Justin Cheng and Nathan Liang
AI agents in crypto keep running into the same wall. You want an agent to manage your DeFi transactions and portfolio (rebalancing, collecting yield, executing payments, etc.) but in order to do so, you have to hand over custody of your funds. We’ve seen that agents are fundamentally prone to compromise, hallucination, and manipulation, so we simply cannot blindly trust that they will execute as intended. The alternative – closely monitoring agents and approving each and every transaction – eliminates the convenience that agents offer us, defeating the entire purpose.
ERC-8004 attempts to address this issue through a reputation-based framework. Agents register on what is essentially an on-chain agent marketplace, where users can leave trackable reviews. If an agent has a solid track record and economic stake, you can trust it more. This helps, but it doesn’t solve the issue entirely; even the most reputable agent is still prone to exploitation and occasional hallucination. What users need is an absolute guarantee on agent behaviour. 8004 takes an extra step in this direction through a validation registry, where agents can request external validation, but this doesn’t place any hard, technical constraints on the agents’ ultimate execution.
ERC-8150 is an answer to this problem. The core idea is that the user reviews and signs a batch of transactions upfront, and the agent must then submit a zero-knowledge proof that its actual calldata matches what the user initially signed, before any execution happens. If the proof is faulty, the entire transaction bundle reverts.
ERC-8150 specifies three components:
A structured object containing chainId, nonce, expiry, payer, and an array of Action structs (token address, recipient, amount). The user ABI-encodes this, hashes it, and signs the commitment. EIP-712 typed data signing is recommended here, so wallets can render it readably.

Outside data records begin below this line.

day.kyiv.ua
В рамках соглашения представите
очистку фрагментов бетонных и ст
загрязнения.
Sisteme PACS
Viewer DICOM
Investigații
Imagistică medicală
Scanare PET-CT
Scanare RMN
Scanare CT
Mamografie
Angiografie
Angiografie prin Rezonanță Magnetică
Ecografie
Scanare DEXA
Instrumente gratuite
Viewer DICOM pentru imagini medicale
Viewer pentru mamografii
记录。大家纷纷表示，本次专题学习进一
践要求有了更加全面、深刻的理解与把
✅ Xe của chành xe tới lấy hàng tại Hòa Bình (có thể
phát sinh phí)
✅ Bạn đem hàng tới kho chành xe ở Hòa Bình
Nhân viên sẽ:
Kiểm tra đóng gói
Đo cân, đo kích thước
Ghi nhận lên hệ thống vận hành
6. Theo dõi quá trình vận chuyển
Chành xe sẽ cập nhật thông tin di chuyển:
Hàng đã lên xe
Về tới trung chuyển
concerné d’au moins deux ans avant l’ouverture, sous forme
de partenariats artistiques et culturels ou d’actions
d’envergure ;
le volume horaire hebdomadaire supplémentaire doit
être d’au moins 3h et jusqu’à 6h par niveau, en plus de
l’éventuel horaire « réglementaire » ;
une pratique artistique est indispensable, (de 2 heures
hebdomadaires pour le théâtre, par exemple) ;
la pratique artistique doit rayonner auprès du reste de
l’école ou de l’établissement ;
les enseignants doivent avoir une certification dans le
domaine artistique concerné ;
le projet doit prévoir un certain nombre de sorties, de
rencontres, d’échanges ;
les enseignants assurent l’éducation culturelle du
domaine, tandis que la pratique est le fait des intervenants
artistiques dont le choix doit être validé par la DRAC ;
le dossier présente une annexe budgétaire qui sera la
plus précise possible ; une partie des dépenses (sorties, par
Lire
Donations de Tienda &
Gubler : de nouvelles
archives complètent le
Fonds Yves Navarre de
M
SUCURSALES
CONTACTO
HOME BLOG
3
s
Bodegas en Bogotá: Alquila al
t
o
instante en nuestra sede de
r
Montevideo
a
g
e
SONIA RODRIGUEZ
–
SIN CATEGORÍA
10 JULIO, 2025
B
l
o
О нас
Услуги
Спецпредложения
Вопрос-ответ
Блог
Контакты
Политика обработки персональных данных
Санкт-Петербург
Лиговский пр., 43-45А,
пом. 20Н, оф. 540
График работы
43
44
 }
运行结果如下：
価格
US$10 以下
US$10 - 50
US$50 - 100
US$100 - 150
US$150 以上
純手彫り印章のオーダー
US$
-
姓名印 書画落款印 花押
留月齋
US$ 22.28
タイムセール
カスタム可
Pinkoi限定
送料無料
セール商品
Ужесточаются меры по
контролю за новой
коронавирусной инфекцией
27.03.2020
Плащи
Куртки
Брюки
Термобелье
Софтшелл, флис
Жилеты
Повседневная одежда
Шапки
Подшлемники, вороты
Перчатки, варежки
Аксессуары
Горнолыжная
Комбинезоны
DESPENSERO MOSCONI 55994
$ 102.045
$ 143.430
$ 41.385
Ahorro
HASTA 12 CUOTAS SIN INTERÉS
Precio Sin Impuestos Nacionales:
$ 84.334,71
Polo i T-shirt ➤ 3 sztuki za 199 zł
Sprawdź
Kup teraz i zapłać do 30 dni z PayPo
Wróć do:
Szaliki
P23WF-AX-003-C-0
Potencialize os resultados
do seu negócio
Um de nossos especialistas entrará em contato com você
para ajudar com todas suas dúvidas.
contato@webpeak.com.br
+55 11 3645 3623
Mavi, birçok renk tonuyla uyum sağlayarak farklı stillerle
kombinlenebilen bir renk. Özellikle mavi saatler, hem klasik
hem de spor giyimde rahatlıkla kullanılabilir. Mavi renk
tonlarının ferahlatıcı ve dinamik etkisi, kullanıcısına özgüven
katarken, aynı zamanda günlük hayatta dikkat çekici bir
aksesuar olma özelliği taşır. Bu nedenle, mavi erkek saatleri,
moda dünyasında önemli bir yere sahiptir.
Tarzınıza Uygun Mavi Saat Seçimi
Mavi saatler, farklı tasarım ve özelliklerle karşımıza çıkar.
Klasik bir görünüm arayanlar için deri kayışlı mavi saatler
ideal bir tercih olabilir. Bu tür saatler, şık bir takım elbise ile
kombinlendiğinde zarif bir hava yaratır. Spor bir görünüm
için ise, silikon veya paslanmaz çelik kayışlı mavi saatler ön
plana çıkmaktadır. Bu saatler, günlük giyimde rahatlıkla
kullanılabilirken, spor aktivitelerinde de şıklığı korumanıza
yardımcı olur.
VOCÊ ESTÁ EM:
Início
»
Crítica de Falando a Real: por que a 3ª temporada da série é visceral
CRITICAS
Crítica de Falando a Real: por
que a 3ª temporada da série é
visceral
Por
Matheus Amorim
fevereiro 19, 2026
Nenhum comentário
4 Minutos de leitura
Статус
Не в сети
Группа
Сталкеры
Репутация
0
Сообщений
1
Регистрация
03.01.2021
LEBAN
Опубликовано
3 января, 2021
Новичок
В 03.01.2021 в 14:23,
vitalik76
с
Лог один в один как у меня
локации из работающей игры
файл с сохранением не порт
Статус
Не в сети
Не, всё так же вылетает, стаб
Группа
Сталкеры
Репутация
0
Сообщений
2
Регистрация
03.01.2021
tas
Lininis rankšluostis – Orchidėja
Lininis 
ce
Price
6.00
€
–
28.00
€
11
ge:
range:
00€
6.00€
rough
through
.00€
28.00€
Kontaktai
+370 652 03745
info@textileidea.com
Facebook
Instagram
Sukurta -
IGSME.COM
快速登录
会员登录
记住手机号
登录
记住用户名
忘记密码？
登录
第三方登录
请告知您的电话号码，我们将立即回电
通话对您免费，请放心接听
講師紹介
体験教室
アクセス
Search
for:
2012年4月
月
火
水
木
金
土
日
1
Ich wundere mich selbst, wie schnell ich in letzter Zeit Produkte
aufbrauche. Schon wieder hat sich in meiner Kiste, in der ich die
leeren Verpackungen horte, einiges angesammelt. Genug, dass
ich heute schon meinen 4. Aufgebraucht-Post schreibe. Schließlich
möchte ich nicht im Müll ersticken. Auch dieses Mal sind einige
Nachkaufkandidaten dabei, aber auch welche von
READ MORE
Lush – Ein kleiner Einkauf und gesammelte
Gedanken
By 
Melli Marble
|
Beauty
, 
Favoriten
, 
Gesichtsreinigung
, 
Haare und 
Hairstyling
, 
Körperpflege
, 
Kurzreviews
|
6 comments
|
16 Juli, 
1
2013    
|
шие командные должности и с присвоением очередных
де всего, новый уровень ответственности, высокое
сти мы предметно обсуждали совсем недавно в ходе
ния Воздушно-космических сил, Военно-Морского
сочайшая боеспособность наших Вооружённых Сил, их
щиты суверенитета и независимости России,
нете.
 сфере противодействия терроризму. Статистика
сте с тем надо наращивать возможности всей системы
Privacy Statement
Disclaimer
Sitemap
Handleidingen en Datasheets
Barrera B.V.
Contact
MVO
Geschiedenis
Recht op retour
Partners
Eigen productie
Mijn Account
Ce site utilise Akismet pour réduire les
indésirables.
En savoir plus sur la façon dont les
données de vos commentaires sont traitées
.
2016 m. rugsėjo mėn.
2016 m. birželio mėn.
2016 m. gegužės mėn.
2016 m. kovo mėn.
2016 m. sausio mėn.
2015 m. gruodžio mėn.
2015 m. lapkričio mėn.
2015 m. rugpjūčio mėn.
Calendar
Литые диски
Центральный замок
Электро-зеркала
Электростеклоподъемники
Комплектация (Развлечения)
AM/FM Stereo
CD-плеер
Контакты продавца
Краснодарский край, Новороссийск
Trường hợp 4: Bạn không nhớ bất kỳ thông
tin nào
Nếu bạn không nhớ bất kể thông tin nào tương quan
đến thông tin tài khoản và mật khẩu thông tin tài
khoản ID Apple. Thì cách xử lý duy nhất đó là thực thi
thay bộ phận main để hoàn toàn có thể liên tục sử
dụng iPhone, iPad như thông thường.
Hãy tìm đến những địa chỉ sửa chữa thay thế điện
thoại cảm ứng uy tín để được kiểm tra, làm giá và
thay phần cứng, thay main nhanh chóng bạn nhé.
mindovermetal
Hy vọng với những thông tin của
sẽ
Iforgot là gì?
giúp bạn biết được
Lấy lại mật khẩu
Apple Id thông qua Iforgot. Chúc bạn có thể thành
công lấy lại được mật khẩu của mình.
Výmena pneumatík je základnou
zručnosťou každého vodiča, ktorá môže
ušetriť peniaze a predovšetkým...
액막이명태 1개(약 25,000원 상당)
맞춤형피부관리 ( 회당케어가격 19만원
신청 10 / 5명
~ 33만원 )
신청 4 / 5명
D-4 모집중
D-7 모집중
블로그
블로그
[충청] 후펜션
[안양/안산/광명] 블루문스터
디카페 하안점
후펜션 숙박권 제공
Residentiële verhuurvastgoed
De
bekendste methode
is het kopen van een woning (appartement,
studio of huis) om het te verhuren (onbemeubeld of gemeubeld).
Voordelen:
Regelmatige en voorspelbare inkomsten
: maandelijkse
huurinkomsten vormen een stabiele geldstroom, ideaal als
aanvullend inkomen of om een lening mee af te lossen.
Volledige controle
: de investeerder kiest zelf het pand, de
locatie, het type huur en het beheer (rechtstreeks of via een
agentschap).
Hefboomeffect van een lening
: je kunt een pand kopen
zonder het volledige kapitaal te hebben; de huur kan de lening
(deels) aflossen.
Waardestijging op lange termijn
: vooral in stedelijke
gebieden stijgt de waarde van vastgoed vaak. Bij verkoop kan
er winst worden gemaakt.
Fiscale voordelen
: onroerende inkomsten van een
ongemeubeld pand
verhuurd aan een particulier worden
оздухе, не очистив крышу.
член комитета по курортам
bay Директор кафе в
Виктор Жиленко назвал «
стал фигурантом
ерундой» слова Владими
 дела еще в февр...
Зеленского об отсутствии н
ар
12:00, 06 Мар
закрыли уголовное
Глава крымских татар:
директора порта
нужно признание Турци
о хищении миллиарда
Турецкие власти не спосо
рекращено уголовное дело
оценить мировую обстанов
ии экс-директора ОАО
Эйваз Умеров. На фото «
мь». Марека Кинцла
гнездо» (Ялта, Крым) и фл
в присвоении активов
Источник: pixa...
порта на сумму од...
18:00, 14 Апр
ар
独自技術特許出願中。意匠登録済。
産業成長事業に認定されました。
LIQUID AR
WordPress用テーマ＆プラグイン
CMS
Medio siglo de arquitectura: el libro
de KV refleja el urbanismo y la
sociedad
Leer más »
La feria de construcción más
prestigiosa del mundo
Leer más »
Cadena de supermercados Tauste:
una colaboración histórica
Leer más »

Proves that the agent's multicall data was correctly derived from the signed bundle. Concretely: the commitment hash matches, calldata encodes the correct transferFrom selectors with the right parameters, and chain/payer/nonce/expiry are consistent. Groth16 is recommended for simplicity and efficiency.
For example, consider Alice's intent bundle: pay merchants A, B, C - 10, 150, and 35 USDC respectively. The circuit checks that the agent's submitted calldata contains exactly:
calldata[] = [
transferFrom(0xAlice, 0xMerchantA, 10_000000),
transferFrom(0xAlice, 0xMerchantB, 150_000000),
transferFrom(0xAlice, 0xMerchantC, 35_000000)
]
and that keccak256(abi.encode(calls[])) matches the multicallDataHash public input. Then it checks that keccak256(intentBundle) matches the commitment hash.
Finally, the parameter checks are:
intentBundle.chainId == 1; // ethereum's chain ID = 1
intentBundle.payer == 0xAlice; // Alice's address
intentBundle.nonce == 12345; // example nonce
block.timestamp < 0x63351330; // timestamp
Performs the actual execution on behalf of the agent. Accepts (proof, signature, publicInputs, calls[]), verifies the proof, and validates the signature, nonce and expiry. Only if all checks pass, the contract executes all transfers atomically via multicall. Any failed transfer reverts the entire batch.
Critically, the flow is non-custodial; instead of placing control of funds in the hands of the agent, users approve() the Agent Wallet contract, and the contract itself makes each of the calls found in the calldata bundle.
The public inputs to the circuit include commitment (the hash of the intent bundle the user signed) and multicallDataHash (the hash of the calldata the agent wants to execute), as well as chainId, signerAddress, nonce, expiry. The original IntentBundle serves as the private input. The circuit checks that both hashes are valid and compares the remaining inputs with those found in the IntentBundle, constraining it to the fixed values from the public inputs.